VfB: Zuhause hui, auswärts pfui

Noch dünner sieht das Auswärts-Punktekonto des VfB Stuttgart aus. Außerhalb des Gottlieb-Daimler-Stadions brachte es der entthronte Meister auf ganze 14 Pünktchen. Genau dort liegt eines der großen VfB-Probleme 2007/08. Auf fremdem Rasen zeigte Stuttgart fast ausnahmslos sein fades, einfältiges und elanloses Auswärts-Gesicht.

Letztes Beweisstück: Die 0:4-Blamage in der Volkswagen Arena, bei der außerdem zwei weitere Problemfelder der Schwaben deutlich wurden: Ihre Disziplinlosigkeit und das frappierende Torhüterproblem.

Sportdirekter Horst Heldt redet derweil die zahlreichen individuellen Fehler seiner Profis klein: "Die Saison ist sehr anstrengend gewesen, auch vom Kopf her. Jetzt, im letzten Drittel, neigt man eher zu solchen Situationen."

Wölfe sind in der Verlosung

Keine Ausreden muss dagegen Wölfe-Coach Felix Magath zu Tage fördern. Dank eines furiosen Schlussspurts und einer konstant starken Rückrunde hat sich der VfL vor dem letzten Spieltag noch in eine verheißungsvolle Ausgangslage katapultiert.

Mit seiner Aussage nach dem Triumph gegen den VfB drückt Magath das momentane Wolfsburger Selbstverständnis aus: "Wir haben jetzt natürlich Rückenwind und spielen ganz klar um die UEFA-Cup-Qualifikation."

Genau diese haben sich die Niedersachsen aufgrund ihrer erfolgsorientierten Spielweise und exzellenten Rückrunde auch redlich verdient.

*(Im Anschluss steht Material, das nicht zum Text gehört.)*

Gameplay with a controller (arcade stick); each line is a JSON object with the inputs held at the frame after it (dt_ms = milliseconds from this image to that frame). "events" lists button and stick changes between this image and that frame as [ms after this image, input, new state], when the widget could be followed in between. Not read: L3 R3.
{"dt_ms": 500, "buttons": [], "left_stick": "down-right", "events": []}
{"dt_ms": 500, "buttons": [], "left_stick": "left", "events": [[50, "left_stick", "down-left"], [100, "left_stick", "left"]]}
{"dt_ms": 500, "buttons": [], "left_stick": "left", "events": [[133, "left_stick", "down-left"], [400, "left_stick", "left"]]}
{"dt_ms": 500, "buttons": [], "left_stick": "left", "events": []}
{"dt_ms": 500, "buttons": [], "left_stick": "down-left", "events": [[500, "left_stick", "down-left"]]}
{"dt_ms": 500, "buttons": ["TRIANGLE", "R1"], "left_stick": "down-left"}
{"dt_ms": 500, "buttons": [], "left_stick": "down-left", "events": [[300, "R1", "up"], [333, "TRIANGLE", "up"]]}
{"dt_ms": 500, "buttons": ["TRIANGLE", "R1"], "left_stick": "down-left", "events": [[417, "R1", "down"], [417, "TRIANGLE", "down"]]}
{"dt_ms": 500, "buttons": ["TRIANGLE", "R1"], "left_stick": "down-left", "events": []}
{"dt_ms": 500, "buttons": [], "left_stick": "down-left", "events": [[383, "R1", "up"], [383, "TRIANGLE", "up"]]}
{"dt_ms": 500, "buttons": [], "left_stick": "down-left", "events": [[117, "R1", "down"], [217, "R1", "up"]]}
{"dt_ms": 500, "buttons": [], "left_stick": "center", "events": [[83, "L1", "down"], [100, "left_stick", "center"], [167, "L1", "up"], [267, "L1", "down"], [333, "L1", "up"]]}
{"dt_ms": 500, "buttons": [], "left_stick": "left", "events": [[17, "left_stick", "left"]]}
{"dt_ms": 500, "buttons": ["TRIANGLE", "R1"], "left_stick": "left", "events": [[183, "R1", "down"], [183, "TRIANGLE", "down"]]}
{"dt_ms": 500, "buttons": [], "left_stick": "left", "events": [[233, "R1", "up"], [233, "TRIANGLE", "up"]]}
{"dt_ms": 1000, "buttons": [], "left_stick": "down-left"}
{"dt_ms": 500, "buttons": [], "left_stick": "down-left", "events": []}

Nach der Winterpause konnten nur der Liga-Krösus FC Bayern und Schalke 04 mehr Zähler als die Wölfe erbeuten. Der Einzug in den internationalen Wettbewerb wäre somit durchaus gerechtfertigt.

Ob die Magath-Schützlinge sich auch tatsächlich auf Florenz, Sevilla oder Marseille freuen dürfen, beantwortet das Herzschlagfinale am kommenden Wochenende.